Candi Borobudur tampak dari kejauhan |
Tanah Liat dan Membuat Gerabah di Nujiwa
Tidak jauh dari musola, terdapat bangunan terbuka. Di sana berbagai hasil karya dari tanah terpajang. Semuanya masih tampak bahan dasarnya. Berbagai pernak-pernik yang terbuat dari tanah sedang dijemur, tertata rapi di atas rak.
Saya hanya melihat plastik-plastik yang di dalamnya tanah liat. Rombongan mahasiswa mulai berdatangan, aktivitas yang dilakukan hari ini adalah membuat benda dari tanah liat. Setiap orang dibebaskan berekspresi membuat apa saja.
Bahan dasar pembuatan gerabah adalah tanah liat yang sudah digumpal dengan campuran air. Tidak semua tanah bisa dijadikan gerabah, ada ketentuan khusus yang membuat tanah ini bisa lembut serta mudah dibuat sesuai keinginan pembuatnya.

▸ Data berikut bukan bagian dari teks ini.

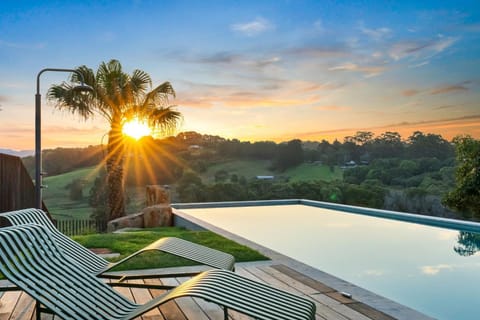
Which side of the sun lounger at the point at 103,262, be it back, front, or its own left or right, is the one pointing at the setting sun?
left

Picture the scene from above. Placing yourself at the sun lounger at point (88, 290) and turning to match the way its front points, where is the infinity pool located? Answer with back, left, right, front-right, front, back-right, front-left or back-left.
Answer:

Tanah untuk membuat gerabah |
Tanah-tanah ini dibeli dari tempat tertentu. Dituturkan salah satu ibu yang membuat gerabah, satu ember berukuran tanggung, tanah tersebut dibeli seharga 8.000 rupiah. Saya tersadar, ternyata memang tidak semua tanah mempunyai kualitas bagus untuk dibuat gerabah.
Ibu-ibu yang bertugas mendamping pembuatan gerabah sudah beraksi sejak tadi. Awalnya, rombongan hanya melihat cara pembuatan kanvas bunga dan yang lainnya, setelah itu mereka diperbolehkan untuk mempraktekkan membuat benda.
Sudah ada tempat khusus untuk membentuk gumpalan tanah menjadi benda. Tanah liat secukupnya ditaruh, lantas alasnya berputar. Kedua tangan langsung menari-nari agar gumpalan tanah tersbeut membentuk benda.
Tangan-tangan membuat karya dari tanah |
Sesekali ibu pemandu menyipratkan air agar gumpalan tanah tak mengering. Lalu mengarahkan jari-jari mahasiswa untuk memoles tanah hingga mengerucut. Mereka diarahkan untuk membuat benda yang mudah cara pembuatannya.
Konon, benda yang mudah dibuat antara lain mangkok, sabak, dan tempat lilin. Tingkat kesulitannya relatif kecil, hanya perlu membuat terlihat simetris. Untuk benda seperti kanvas bunga atau yang lainnya, tingkat kesulitannya jauh lebih rumit.
Salah satu bentuk gerabah |
Katanya, tingkat kesulitan yang paling tinggi adalah membuat stupa. Pembuat gerabah harus menyelaraskan garis-garisnya. Dibutuhkan ketelitian serta kesabaran untuk membuat stupa tersebut. Mereka yang bisa biasanya sudah sedari dulu menekuninya.
Kegiatan membuat gerabah sangat diminati anak-anak sekolah kala sedang praktik lapangan. Saat mancakrida, anak-anak sekolah TK-SD lebih suka membuat gerabah sebagai aktivitas sembari berlibur. Saya sendiri membuat asbak, itupun bentuknya tidak jelas. *Magelang, 07 Maret 2017.